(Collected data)
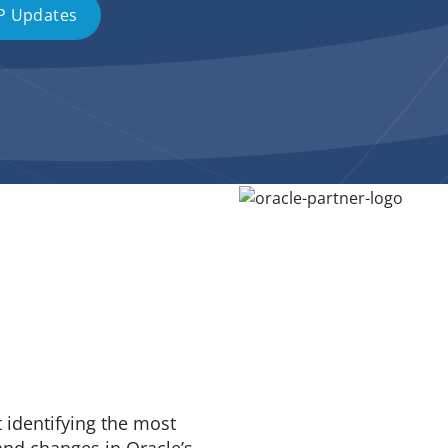
P Updates
t identifying the most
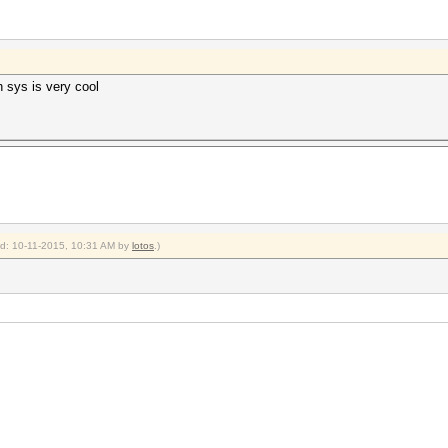
h sys is very cool
ied: 10-11-2015, 10:31 AM by
lotos
.)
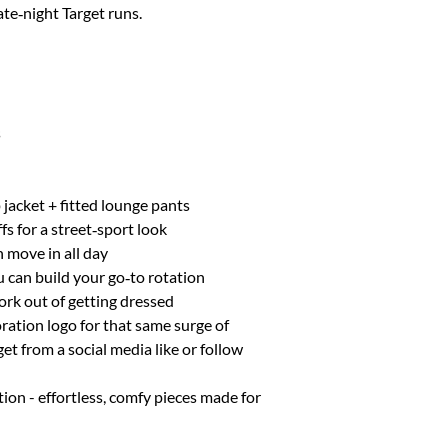
ate‑night Target runs.
XL
12
XXL
14
s
jacket + fitted lounge pants
fs for a street‑sport look
n move in all day
u can build your go‑to rotation
ork out of getting dressed
ration logo for that same surge of
t from a social media like or follow
tion - effortless, comfy pieces made for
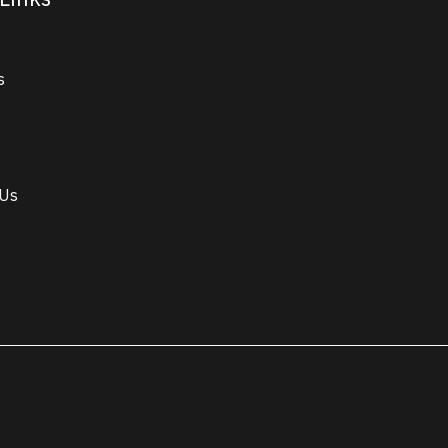
s
 Us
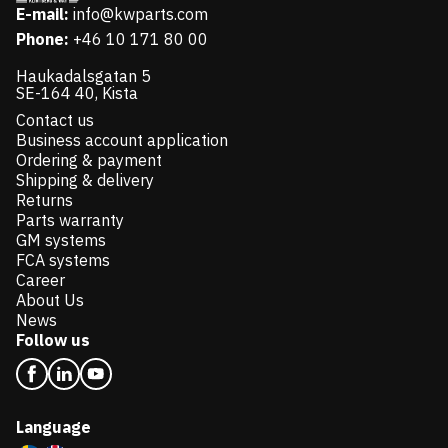
E-mail:
info@kwparts.com
Phone:
+46 10 171 80 00
Haukadalsgatan 5
SE-164 40, Kista
Contact us
Business account application
Ordering & payment
Shipping & delivery
Returns
Parts warranty
GM systems
FCA systems
Career
About Us
News
Follow us
Language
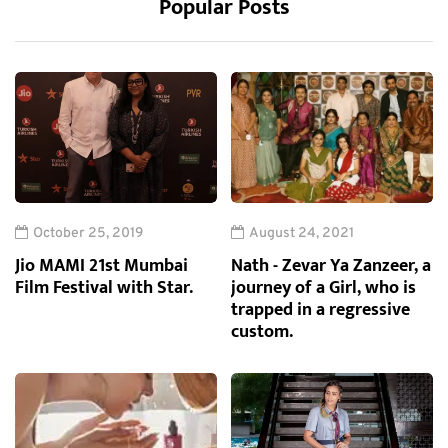
Popular Posts
October 25, 2019
August 24, 2021
Jio MAMI 21st Mumbai
Nath - Zevar Ya Zanzeer, a
Film Festival with Star.
journey of a Girl, who is
trapped in a regressive
custom.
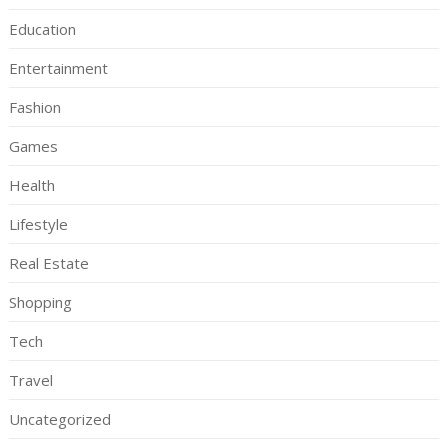
Education
Entertainment
Fashion
Games
Health
Lifestyle
Real Estate
Shopping
Tech
Travel
Uncategorized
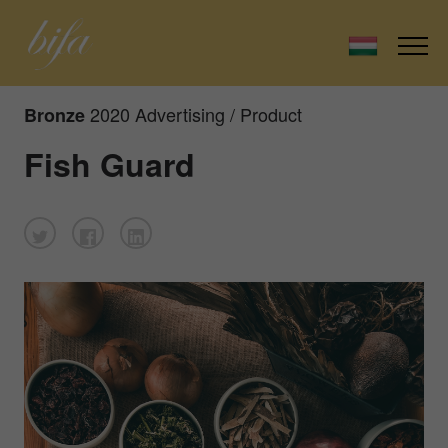
2020 Advertising / Product
Bronze
Fish Guard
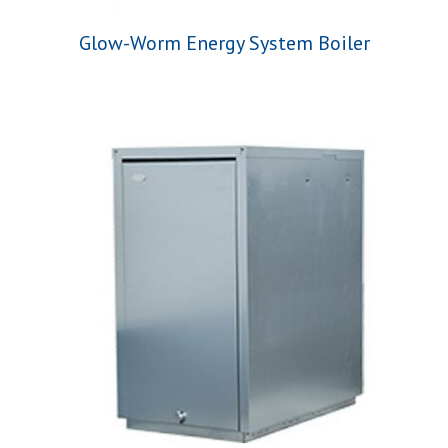
Glow-Worm Energy System Boiler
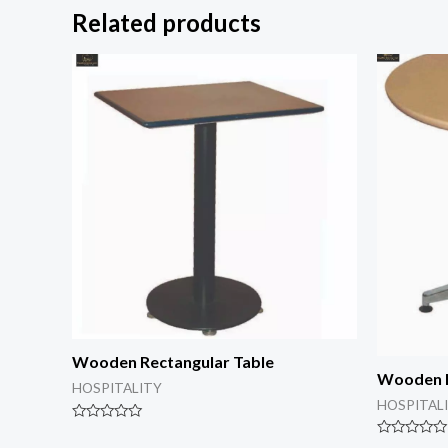
Related products
Wooden Rectangular Table
Wooden 
HOSPITALITY
HOSPITAL
Rated
0
Rated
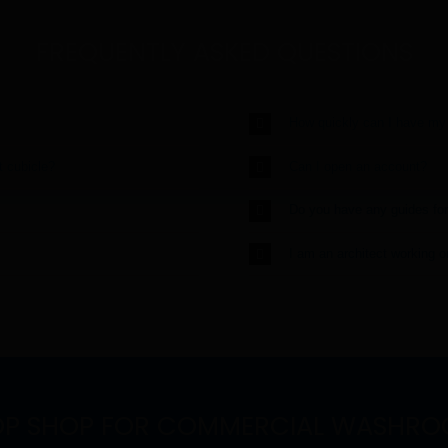
FREQUENTLY ASKED QUESTIONS
How quickly can I have my
t cubicle?
Can I open an account?
Do you have any guides fo
I am an architect working 
OP SHOP FOR COMMERCIAL WASHRO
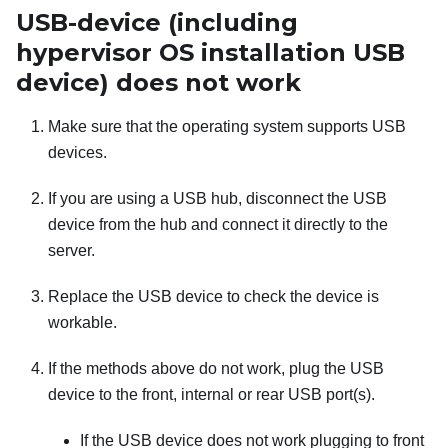
USB-device (including
hypervisor OS installation USB
device) does not work
Make sure that the operating system supports USB
devices.
If you are using a USB hub, disconnect the USB
device from the hub and connect it directly to the
server.
Replace the USB device to check the device is
workable.
If the methods above do not work, plug the USB
device to the front, internal or rear USB port(s).
If the USB device does not work plugging to front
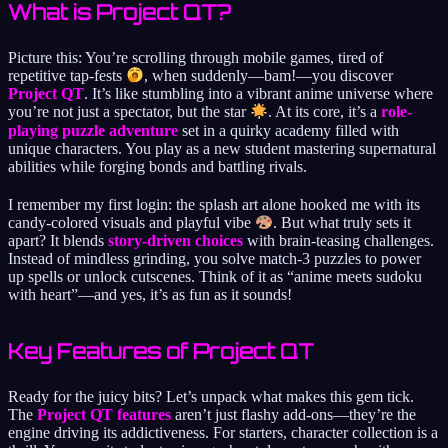
What is Project QT?
Picture this: You’re scrolling through mobile games, tired of
repetitive tap-fests
, when suddenly—bam!—you discover
Project QT
. It’s like stumbling into a vibrant anime universe where
you’re not just a spectator, but the star
. At its core, it’s a
role-
playing puzzle adventure
set in a quirky academy filled with
unique characters. You play as a new student mastering supernatural
abilities while forging bonds and battling rivals.
I remember my first login: the splash art alone hooked me with its
candy-colored visuals and playful vibe
. But what truly sets it
apart? It blends
story-driven choices
with brain-teasing challenges.
Instead of mindless grinding, you solve match-3 puzzles to power
up spells or unlock cutscenes. Think of it as “anime meets sudoku
with heart”—and yes, it’s as fun as it sounds!
Key Features of Project QT
Ready for the juicy bits? Let’s unpack what makes this gem tick.
The
Project QT features
aren’t just flashy add-ons—they’re the
engine driving its addictiveness. For starters, character collection is a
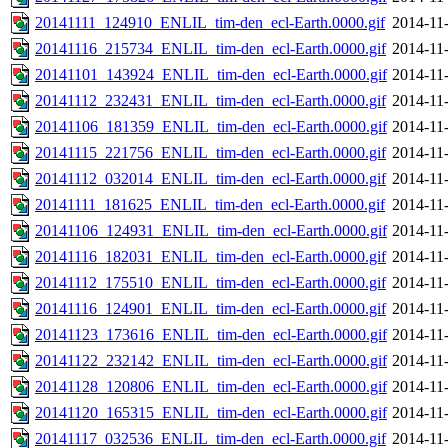
20141111_124910_ENLIL_tim-den_ecl-Earth.0000.gif
2014-11
20141116_215734_ENLIL_tim-den_ecl-Earth.0000.gif
2014-11
20141101_143924_ENLIL_tim-den_ecl-Earth.0000.gif
2014-11
20141112_232431_ENLIL_tim-den_ecl-Earth.0000.gif
2014-11
20141106_181359_ENLIL_tim-den_ecl-Earth.0000.gif
2014-11
20141115_221756_ENLIL_tim-den_ecl-Earth.0000.gif
2014-11
20141112_032014_ENLIL_tim-den_ecl-Earth.0000.gif
2014-11
20141111_181625_ENLIL_tim-den_ecl-Earth.0000.gif
2014-11
20141106_124931_ENLIL_tim-den_ecl-Earth.0000.gif
2014-11
20141116_182031_ENLIL_tim-den_ecl-Earth.0000.gif
2014-11
20141112_175510_ENLIL_tim-den_ecl-Earth.0000.gif
2014-11
20141116_124901_ENLIL_tim-den_ecl-Earth.0000.gif
2014-11
20141123_173616_ENLIL_tim-den_ecl-Earth.0000.gif
2014-11
20141122_232142_ENLIL_tim-den_ecl-Earth.0000.gif
2014-11
20141128_120806_ENLIL_tim-den_ecl-Earth.0000.gif
2014-11
20141120_165315_ENLIL_tim-den_ecl-Earth.0000.gif
2014-11
20141117_032536_ENLIL_tim-den_ecl-Earth.0000.gif
2014-11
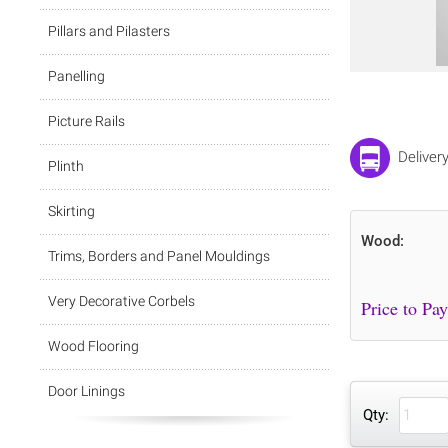
Pillars and Pilasters
Panelling
Picture Rails
Deliver
Plinth
Skirting
Wood:
Trims, Borders and Panel Mouldings
Very Decorative Corbels
Wood Flooring
Door Linings
Qty:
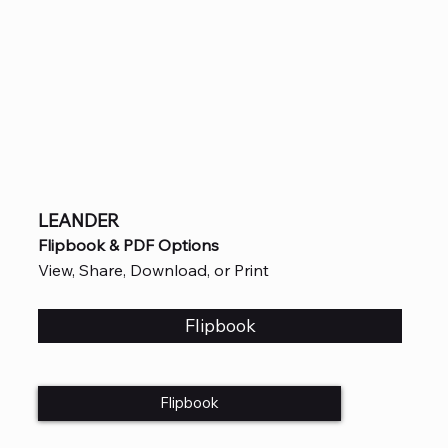
LEANDER
Flipbook & PDF Options
View, Share, Download, or Print
Flipbook
Flipbook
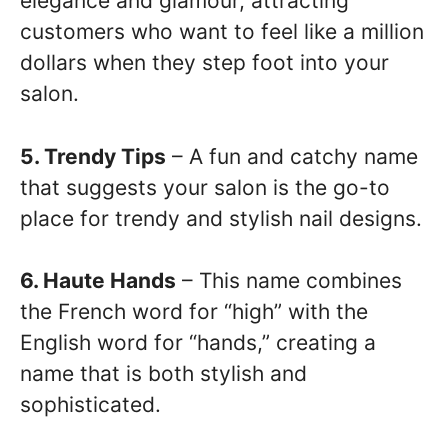
elegance and glamour, attracting
customers who want to feel like a million
dollars when they step foot into your
salon.
5. Trendy Tips
– A fun and catchy name
that suggests your salon is the go-to
place for trendy and stylish nail designs.
6. Haute Hands
– This name combines
the French word for “high” with the
English word for “hands,” creating a
name that is both stylish and
sophisticated.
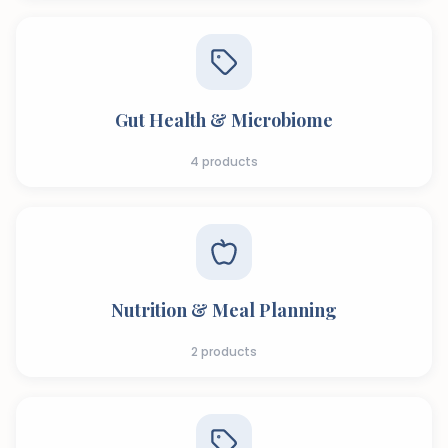
Gut Health & Microbiome
4
products
Nutrition & Meal Planning
2
products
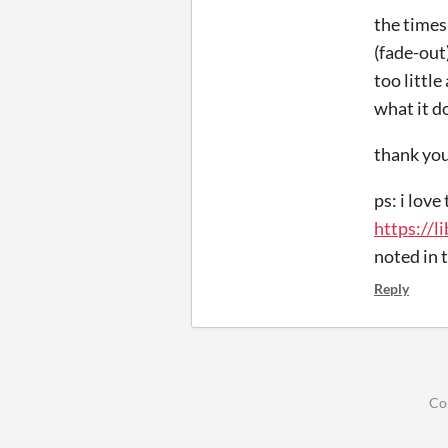
the timesh
(fade-out
too littl
what it d
thank you
ps: i love
https://
noted in 
Reply
Co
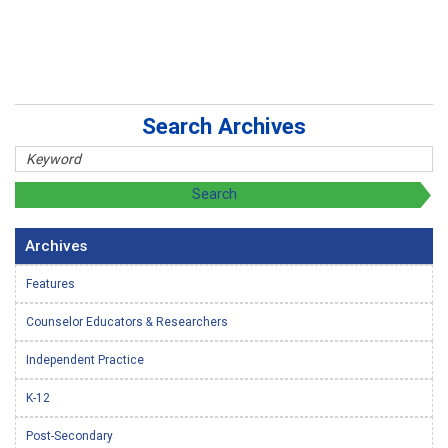
Search Archives
Archives
Features
Counselor Educators & Researchers
Independent Practice
K-12
Post-Secondary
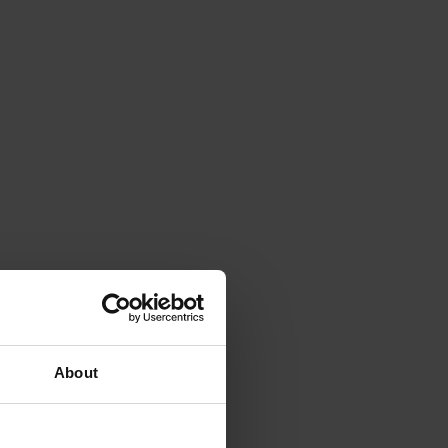
About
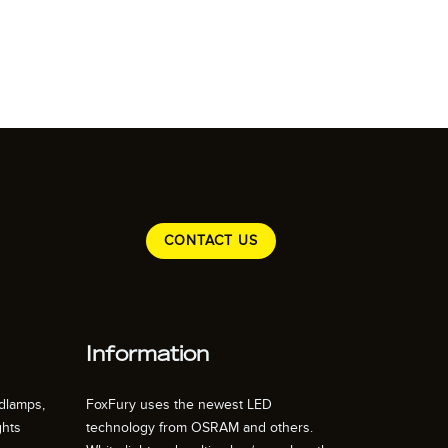
CONTACT US
Information
dlamps,
FoxFury uses the newest LED
ghts
technology from OSRAM and others.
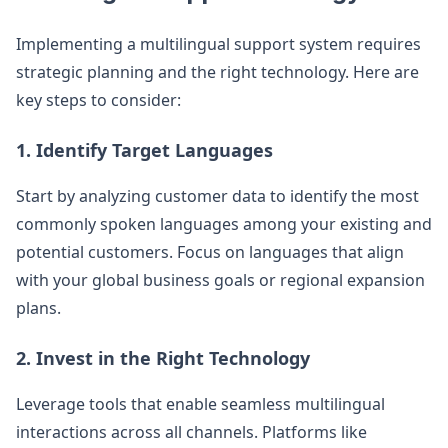
Implementing a multilingual support system requires
strategic planning and the right technology. Here are
key steps to consider:
1. Identify Target Languages
Start by analyzing customer data to identify the most
commonly spoken languages among your existing and
potential customers. Focus on languages that align
with your global business goals or regional expansion
plans.
2. Invest in the Right Technology
Leverage tools that enable seamless multilingual
interactions across all channels. Platforms like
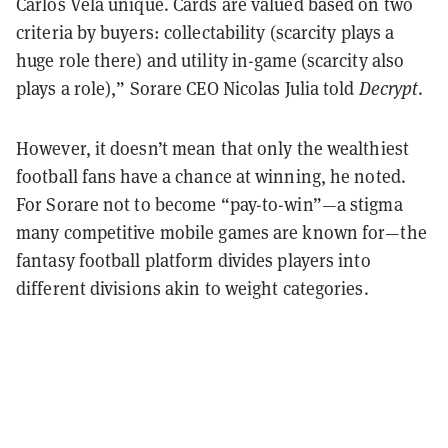
Carlos Vela unique. Cards are valued based on two
criteria by buyers: collectability (scarcity plays a
huge role there) and utility in-game (scarcity also
plays a role),” Sorare CEO Nicolas Julia told
Decrypt
.
However, it doesn’t mean that only the wealthiest
football fans have a chance at winning, he noted.
For Sorare not to become “pay-to-win”—a stigma
many competitive mobile games are known for—the
fantasy football platform divides players into
different divisions akin to weight categories.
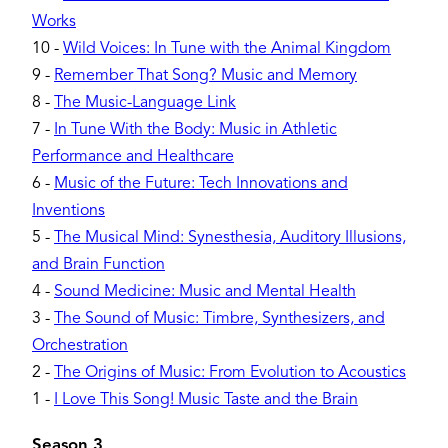
Works
10
-
Wild Voices: In Tune with the Animal Kingdom
9
-
Remember That Song? Music and Memory
8
-
The Music-Language Link
7
-
In Tune With the Body: Music in Athletic
Performance and Healthcare
6
-
Music of the Future: Tech Innovations and
Inventions
5
-
The Musical Mind: Synesthesia, Auditory Illusions,
and Brain Function
4
-
Sound Medicine: Music and Mental Health
3
-
The Sound of Music: Timbre, Synthesizers, and
Orchestration
2
-
The Origins of Music: From Evolution to Acoustics
1
-
I Love This Song! Music Taste and the Brain
Season 3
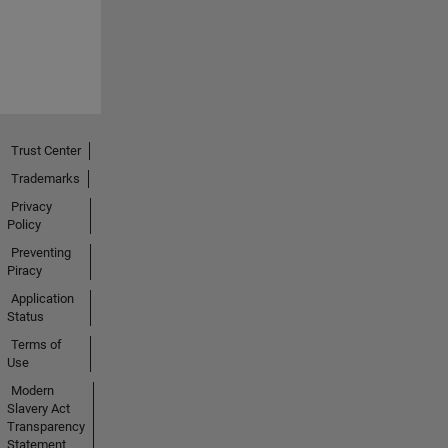
Trust Center
Trademarks
Privacy
Policy
Preventing
Piracy
Application
Status
Terms of
Use
Modern
Slavery Act
Transparency
Statement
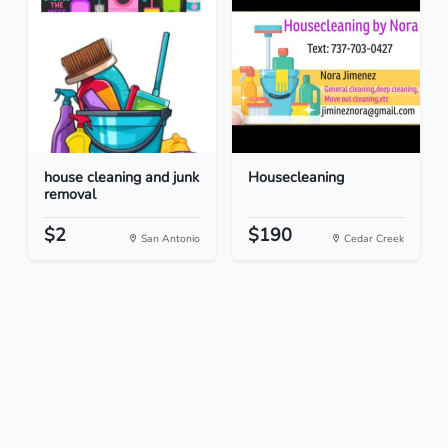
house cleaning and junk
Housecleaning
removal
$2
$190
San Antonio
Cedar Creek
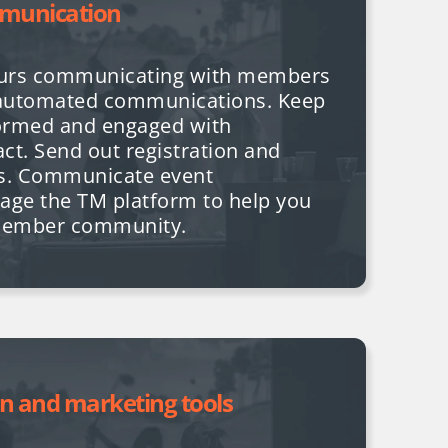
munication
ours communicating with members
automated communications. Keep
ormed and engaged with
ct. Send out registration and
ks. Communicate event
age the TM platform to help you
member community.
on and marketing tools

WHAT IS EXPECTED :: Write out every line of text from the records above exactly as it stands, leaving out the picture markers.

TASK OUTPUT ::
P Updates
t identifying the most
h sys is very cool
ied: 10-11-2015, 10:31 AM by
lotos
.)
ate‑night Target runs.
XL
12
XXL
14
s
jacket + fitted lounge pants
fs for a street‑sport look
n move in all day
u can build your go‑to rotation
ork out of getting dressed
ration logo for that same surge of
t from a social media like or follow
tion - effortless, comfy pieces made for
s
 Us
E-mail:
info@kwparts.com
Phone:
+46 10 171 80 00
Haukadalsgatan 5
SE-164 40, Kista
Contact us
Business account application
Ordering & payment
Shipping & delivery
Returns
Parts warranty
GM systems
FCA systems
Career
About Us
News
Follow us
Language
Popular Posts
October 25, 2019
August 24, 2021
Jio MAMI 21st Mumbai
Nath - Zevar Ya Zanzeer, a
Film Festival with Star.
journey of a Girl, who is
trapped in a regressive
custom.
Education
Entertainment
Fashion
Games
Health
Lifestyle
Real Estate
Shopping
Tech
Travel
Uncategorized
2020 Advertising / Product
Bronze
Fish Guard
Glow-Worm Energy System Boiler
Related products
Wooden Rectangular Table
Wooden 
HOSPITALITY
HOSPITAL
Rated
0
Rated
FREQUENTLY ASKED QUESTIONS
How quickly can I have my
t cubicle?
Can I open an account?
Do you have any guides fo
I am an architect working 
OP SHOP FOR COMMERCIAL WASHRO
USB-device (including
hypervisor OS installation USB
device) does not work
Make sure that the operating system supports USB
devices.
If you are using a USB hub, disconnect the USB
device from the hub and connect it directly to the
server.
Replace the USB device to check the device is
workable.
If the methods above do not work, plug the USB
device to the front, internal or rear USB port(s).
If the USB device does not work plugging to front
What is Project QT?
Picture this: You’re scrolling through mobile games, tired of
repetitive tap-fests
, when suddenly—bam!—you discover
Project QT
. It’s like stumbling into a vibrant anime universe where
you’re not just a spectator, but the star
. At its core, it’s a
role-
playing puzzle adventure
set in a quirky academy filled with
unique characters. You play as a new student mastering supernatural
abilities while forging bonds and battling rivals.
I remember my first login: the splash art alone hooked me with its
candy-colored visuals and playful vibe
. But what truly sets it
apart? It blends
story-driven choices
with brain-teasing challenges.
Instead of mindless grinding, you solve match-3 puzzles to power
up spells or unlock cutscenes. Think of it as “anime meets sudoku
with heart”—and yes, it’s as fun as it sounds!
Key Features of Project QT
Ready for the juicy bits? Let’s unpack what makes this gem tick.
The
Project QT features
aren’t just flashy add-ons—they’re the
engine driving its addictiveness. For starters, character collection is a
20141111_124910_ENLIL_tim-den_ecl-Earth.0000.gif
2014-11
20141116_215734_ENLIL_tim-den_ecl-Earth.0000.gif
2014-11
20141101_143924_ENLIL_tim-den_ecl-Earth.0000.gif
2014-11
20141112_232431_ENLIL_tim-den_ecl-Earth.0000.gif
2014-11
20141106_181359_ENLIL_tim-den_ecl-Earth.0000.gif
2014-11
20141115_221756_ENLIL_tim-den_ecl-Earth.0000.gif
2014-11
20141112_032014_ENLIL_tim-den_ecl-Earth.0000.gif
2014-11
20141111_181625_ENLIL_tim-den_ecl-Earth.0000.gif
2014-11
20141106_124931_ENLIL_tim-den_ecl-Earth.0000.gif
2014-11
20141116_182031_ENLIL_tim-den_ecl-Earth.0000.gif
2014-11
20141112_175510_ENLIL_tim-den_ecl-Earth.0000.gif
2014-11
20141116_124901_ENLIL_tim-den_ecl-Earth.0000.gif
2014-11
20141123_173616_ENLIL_tim-den_ecl-Earth.0000.gif
2014-11
20141122_232142_ENLIL_tim-den_ecl-Earth.0000.gif
2014-11
20141128_120806_ENLIL_tim-den_ecl-Earth.0000.gif
2014-11
20141120_165315_ENLIL_tim-den_ecl-Earth.0000.gif
2014-11
20141117_032536_ENLIL_tim-den_ecl-Earth.0000.gif
2014-11
Pillars and Pilasters
Panelling
Picture Rails
Deliver
Plinth
Skirting
Wood:
Trims, Borders and Panel Mouldings
Very Decorative Corbels
Wood Flooring
Door Linings
Qty:
LEANDER
Flipbook & PDF Options
View, Share, Download, or Print
Flipbook
Flipbook
elegance and glamour, attracting
customers who want to feel like a million
dollars when they step foot into your
salon.
5. Trendy Tips
– A fun and catchy name
that suggests your salon is the go-to
place for trendy and stylish nail designs.
6. Haute Hands
– This name combines
the French word for “high” with the
English word for “hands,” creating a
name that is both stylish and
sophisticated.
Gut Health & Microbiome
4
products
Nutrition & Meal Planning
2
products
the timesh
(fade-out
too littl
what it d
thank you
ps: i love
https://
noted in 
Reply
Co
Search Archives
Archives
Features
Counselor Educators & Researchers
Independent Practice
K-12
Post-Secondary
About
CONTACT US
Information
dlamps,
FoxFury uses the newest LED
ghts
technology from OSRAM and others.
Implementing a multilingual support system requires
strategic planning and the right technology. Here are
key steps to consider:
1. Identify Target Languages
Start by analyzing customer data to identify the most
commonly spoken languages among your existing and
potential customers. Focus on languages that align
with your global business goals or regional expansion
plans.
2. Invest in the Right Technology
Leverage tools that enable seamless multilingual
interactions across all channels. Platforms like
Carlos Vela unique. Cards are valued based on two
criteria by buyers: collectability (scarcity plays a
huge role there) and utility in-game (scarcity also
plays a role),” Sorare CEO Nicolas Julia told
Decrypt
.
However, it doesn’t mean that only the wealthiest
football fans have a chance at winning, he noted.
For Sorare not to become “pay-to-win”—a stigma
many competitive mobile games are known for—the
fantasy football platform divides players into
different divisions akin to weight categories.
Works
10
-
Wild Voices: In Tune with the Animal Kingdom
9
-
Remember That Song? Music and Memory
8
-
The Music-Language Link
7
-
In Tune With the Body: Music in Athletic
Performance and Healthcare
6
-
Music of the Future: Tech Innovations and
Inventions
5
-
The Musical Mind: Synesthesia, Auditory Illusions,
and Brain Function
4
-
Sound Medicine: Music and Mental Health
3
-
The Sound of Music: Timbre, Synthesizers, and
Orchestration
2
-
The Origins of Music: From Evolution to Acoustics
1
-
I Love This Song! Music Taste and the Brain
Season 3
Trust Center
Trademarks
Privacy
Policy
Preventing
Piracy
Application
Status
Terms of
Use
Modern
Slavery Act
Transparency
Statement
house cleaning and junk
Housecleaning
removal
$2
$190
San Antonio
Cedar Creek
munication
ours communicating with members
automated communications. Keep
ormed and engaged with
ct. Send out registration and
ks. Communicate event
age the TM platform to help you
member community.
on and marketing tools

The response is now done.